--- Excerpt Enclosed Below ---

This document outlines lightweight, incremental improvements you can apply to tighten security without large refactors.

- Enforce strict access controls on admin-only operations:
- Ensure that only the contract owner or designated admin can call sensitive functions (e.g., pause, emergencyWithdraw, configuration changes).
- Prefer Ownable patterns or a dedicated AccessControl role for granular permissions.
- Enable pause capability where appropriate:
- If the contract supports a pause/unpause mechanism (via OwnablePause or a custom Pausable pattern), ensure all critical state-changing operations check the paused state.
- Guard external interactions:
- Limit external calls to trusted addresses or implement reentrancy guards for functions that modify ETH/token balances.
- Validate inputs early:
- Use require statements to validate inputs and state assumptions (non-zero addresses, non-zero amounts, valid array lengths).
- Avoid gas-tuning side effects in public functions:
- Do not rely on gas price or block state for critical logic; keep such behavior off-chain or behind a clear admin interface.

--- End of Enclosed Excerpt ---
--- Data extract Enclosed Below ---

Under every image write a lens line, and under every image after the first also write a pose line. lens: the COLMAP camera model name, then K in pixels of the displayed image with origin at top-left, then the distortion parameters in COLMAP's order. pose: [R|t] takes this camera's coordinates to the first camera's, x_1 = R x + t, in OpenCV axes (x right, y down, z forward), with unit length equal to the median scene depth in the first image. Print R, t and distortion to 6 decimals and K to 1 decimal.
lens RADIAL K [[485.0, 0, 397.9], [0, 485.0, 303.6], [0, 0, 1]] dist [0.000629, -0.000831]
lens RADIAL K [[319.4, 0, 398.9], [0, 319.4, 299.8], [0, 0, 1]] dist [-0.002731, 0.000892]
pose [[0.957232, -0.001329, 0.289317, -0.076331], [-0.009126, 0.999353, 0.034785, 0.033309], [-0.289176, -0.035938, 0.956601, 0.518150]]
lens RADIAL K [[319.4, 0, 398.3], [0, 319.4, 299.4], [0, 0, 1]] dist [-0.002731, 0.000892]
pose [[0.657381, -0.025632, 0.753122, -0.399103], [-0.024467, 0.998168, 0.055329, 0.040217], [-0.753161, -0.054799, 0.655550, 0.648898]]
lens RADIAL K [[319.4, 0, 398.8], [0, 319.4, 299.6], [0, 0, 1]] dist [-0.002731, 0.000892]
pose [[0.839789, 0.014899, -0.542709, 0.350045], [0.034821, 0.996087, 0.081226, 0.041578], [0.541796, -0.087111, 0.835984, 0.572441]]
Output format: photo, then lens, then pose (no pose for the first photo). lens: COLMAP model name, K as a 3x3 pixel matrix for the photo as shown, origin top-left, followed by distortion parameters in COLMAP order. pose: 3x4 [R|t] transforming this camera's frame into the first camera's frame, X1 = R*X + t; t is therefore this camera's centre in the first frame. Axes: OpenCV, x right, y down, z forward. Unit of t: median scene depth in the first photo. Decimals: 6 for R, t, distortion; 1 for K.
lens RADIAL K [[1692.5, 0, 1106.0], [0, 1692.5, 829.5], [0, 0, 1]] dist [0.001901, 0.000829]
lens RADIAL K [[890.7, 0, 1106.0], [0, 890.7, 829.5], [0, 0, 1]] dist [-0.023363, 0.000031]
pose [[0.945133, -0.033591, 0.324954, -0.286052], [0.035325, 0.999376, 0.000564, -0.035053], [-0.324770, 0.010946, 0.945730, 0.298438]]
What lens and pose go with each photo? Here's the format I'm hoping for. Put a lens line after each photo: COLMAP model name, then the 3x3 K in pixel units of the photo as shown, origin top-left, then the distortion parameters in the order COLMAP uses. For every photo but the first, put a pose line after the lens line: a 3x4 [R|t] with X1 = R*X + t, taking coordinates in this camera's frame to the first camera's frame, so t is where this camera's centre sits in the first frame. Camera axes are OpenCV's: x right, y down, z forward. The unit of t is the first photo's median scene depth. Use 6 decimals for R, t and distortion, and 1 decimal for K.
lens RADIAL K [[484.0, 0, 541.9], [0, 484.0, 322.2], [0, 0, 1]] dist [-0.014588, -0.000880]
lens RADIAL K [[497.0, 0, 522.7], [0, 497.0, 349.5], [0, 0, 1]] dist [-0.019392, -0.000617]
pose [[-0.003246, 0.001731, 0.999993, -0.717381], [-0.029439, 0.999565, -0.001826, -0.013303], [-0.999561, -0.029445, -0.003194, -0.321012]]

--- End of Enclosed Data extract ---

Your assignment » Continue the smart contract security checklist from where it stops, adding further improvements in the same style.

Task answer »
- Testing and audits:
- Extend tests to cover access control and pause behavior, including edge cases (paused state, zero addresses, reentrant calls).
- Add a small regression test that ensures only authorized accounts can call sensitive functions.
- Deployment hygiene:
- Explicitly set admin addresses during deployment and document the expected roles in deployment scripts.
- Keep environment-specific configurations out of on-chain logic.

This file is intentionally lightweight to keep changes focused and low-risk while improving overall contract security posture. Implementations may vary depending on how OwnablePause and access control are wired in your contracts; adapt checks to align with your existing patterns.